The Rythers wanted to know if anything was being done by Mower County to enforce the conditions of the CUP to the "letter of the law." Daryl W. Franklin, county zoning administrator, said the county always exercises due process in all zoning enforcement.

Glen W. Jacobsen, chief Mower County deputy prosecutor and legal counsel to the county board, said the discretion to pursue damages if zoning violations are proven is at the "discretion of the county board."

The access road is 3/8 mile long and there is not enough room on the north side, which borders the Rythers’ land, to grow a vegetative barrier; a suggestion of Ray Tucker, 4th District county commissioner.

"The road is only five feet from the Rythers’ fence line and that’s too close to capture any direct benefits for dust control from a vegetative barrier," consulting engineer Meyer said.

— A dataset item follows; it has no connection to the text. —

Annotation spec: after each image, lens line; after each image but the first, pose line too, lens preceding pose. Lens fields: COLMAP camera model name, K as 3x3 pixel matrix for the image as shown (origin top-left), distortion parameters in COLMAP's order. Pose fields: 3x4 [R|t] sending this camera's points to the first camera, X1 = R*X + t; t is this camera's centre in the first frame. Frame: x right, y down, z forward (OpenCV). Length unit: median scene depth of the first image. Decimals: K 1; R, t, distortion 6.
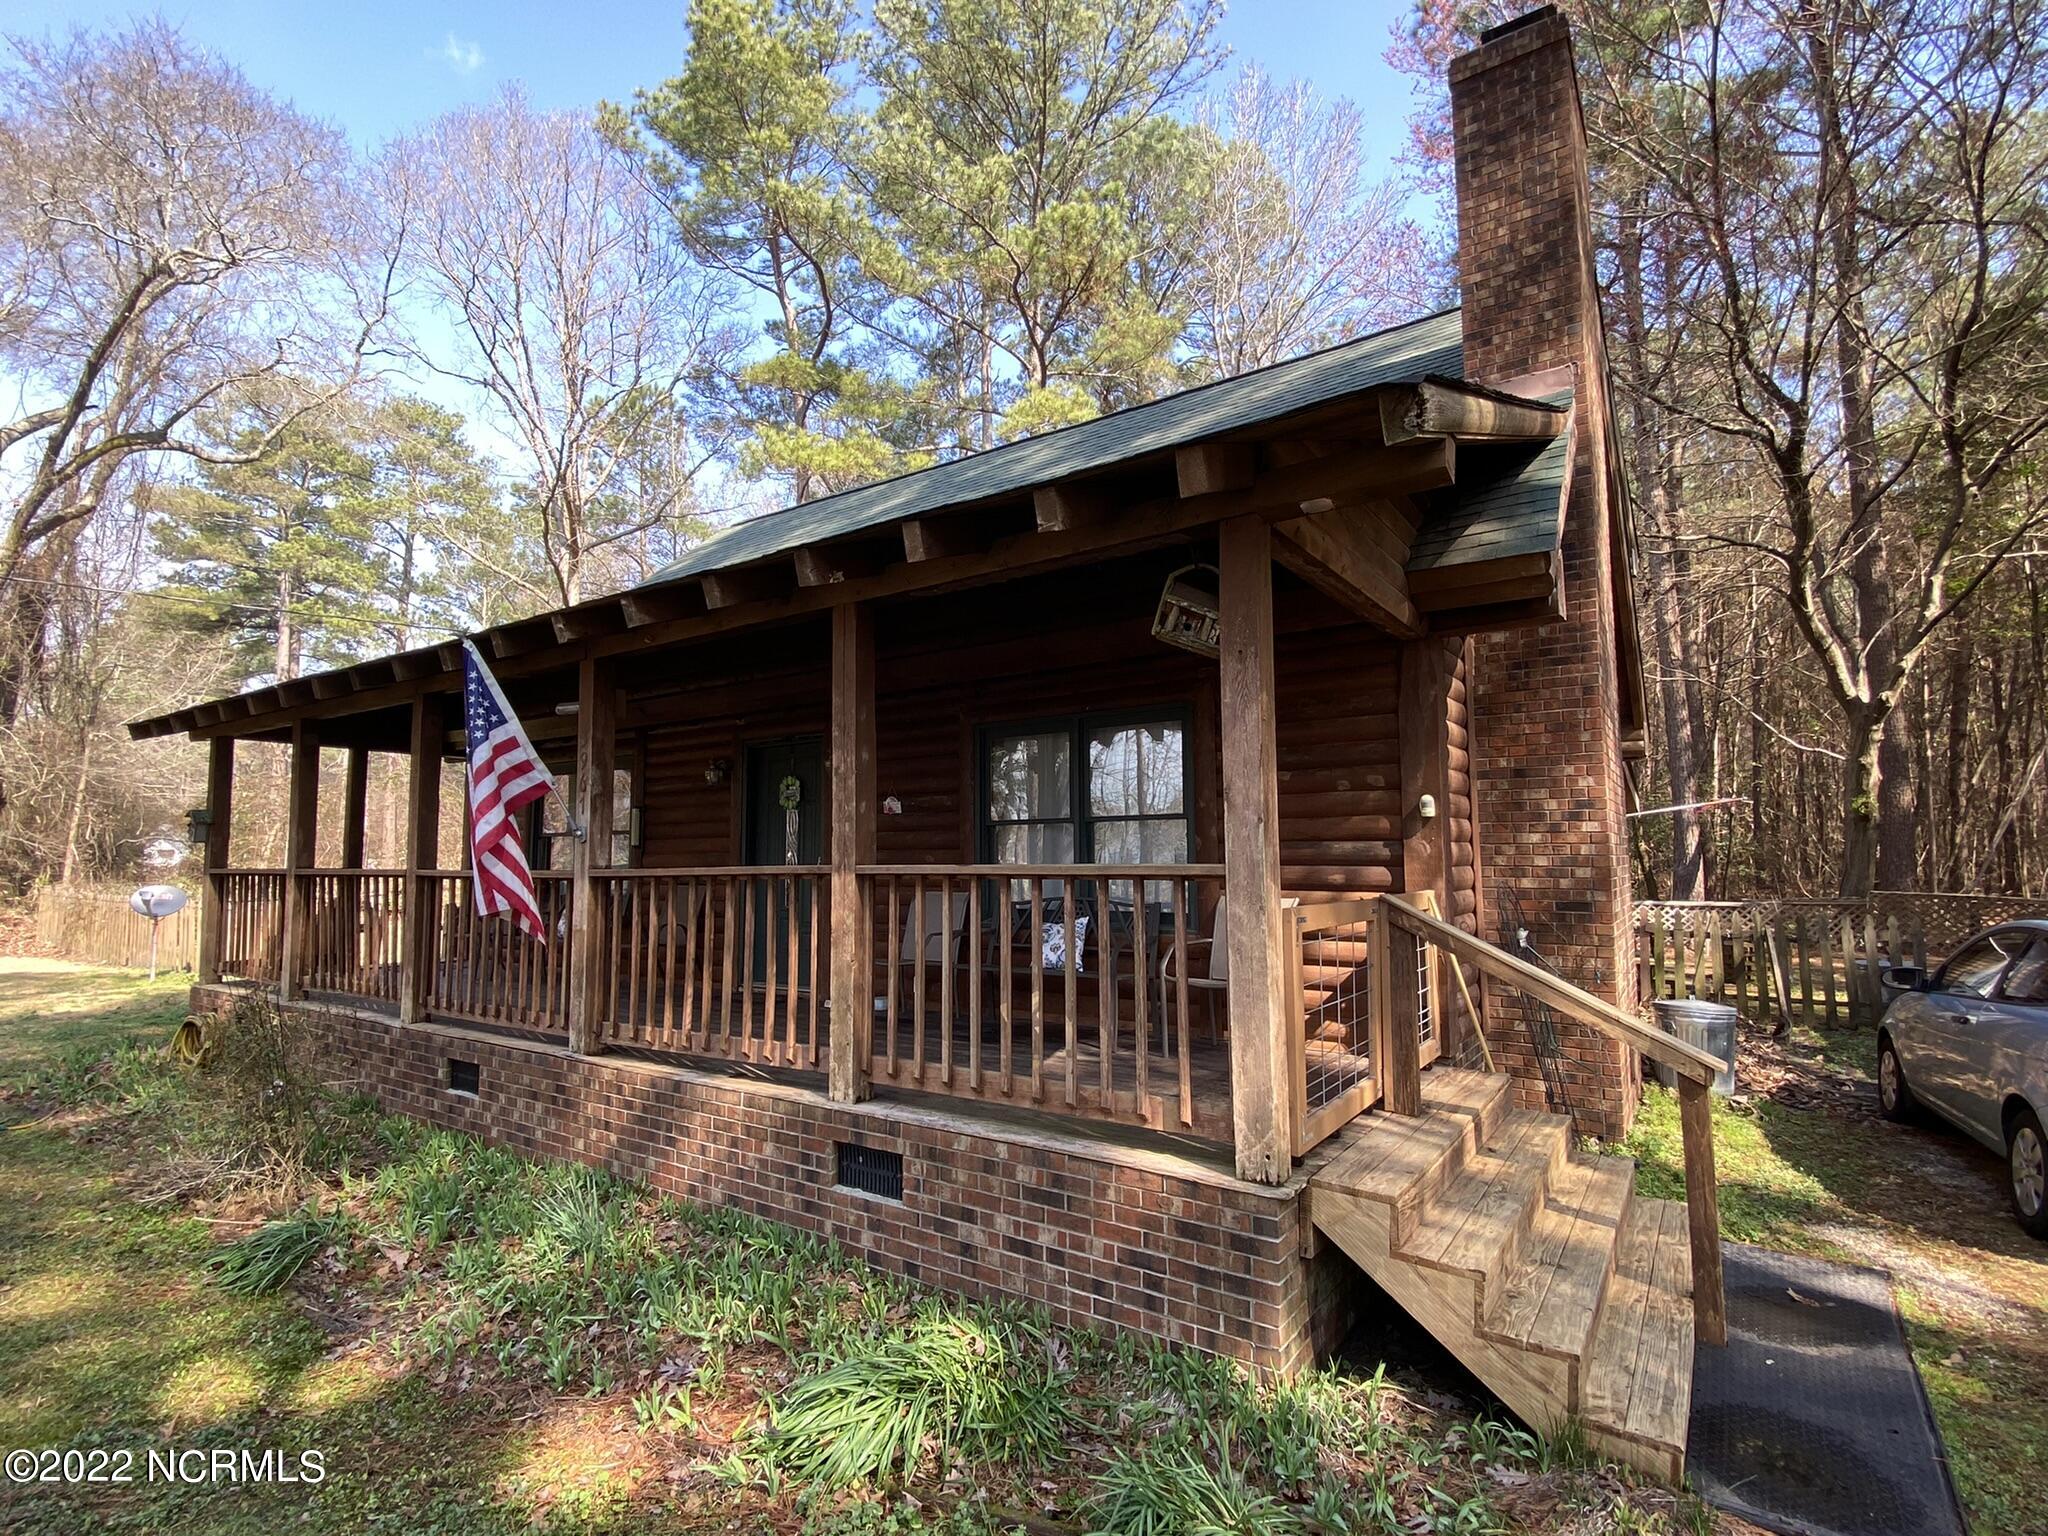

"That means the only real cure is to asphalt the road," said Dave Hillier, 3rd District county commissioner. Hillier made a motion to table action on the requested amendments in order to ask Veit, Inc. to consider asphalt surfacing of the access road. Len Miller, 4th District county commissioner, seconded Hillier’s motion.

The consulting engineer said Veit, Inc. may not have a "real desire" to pave the access road.

"They were perfecting happy with those conditions on their permit a year ago," Billy Ryther reminded all.

Bonnie Ryther had the last comment before the commissioners voted.

"Are these things, these suggestions being brought up now to soothe our consciences or are we going to keep going in circles until we solve this once and for all?" she said.

The commissioners voted to table the requests for CUP amendments until 10 a.m. Aug. 10.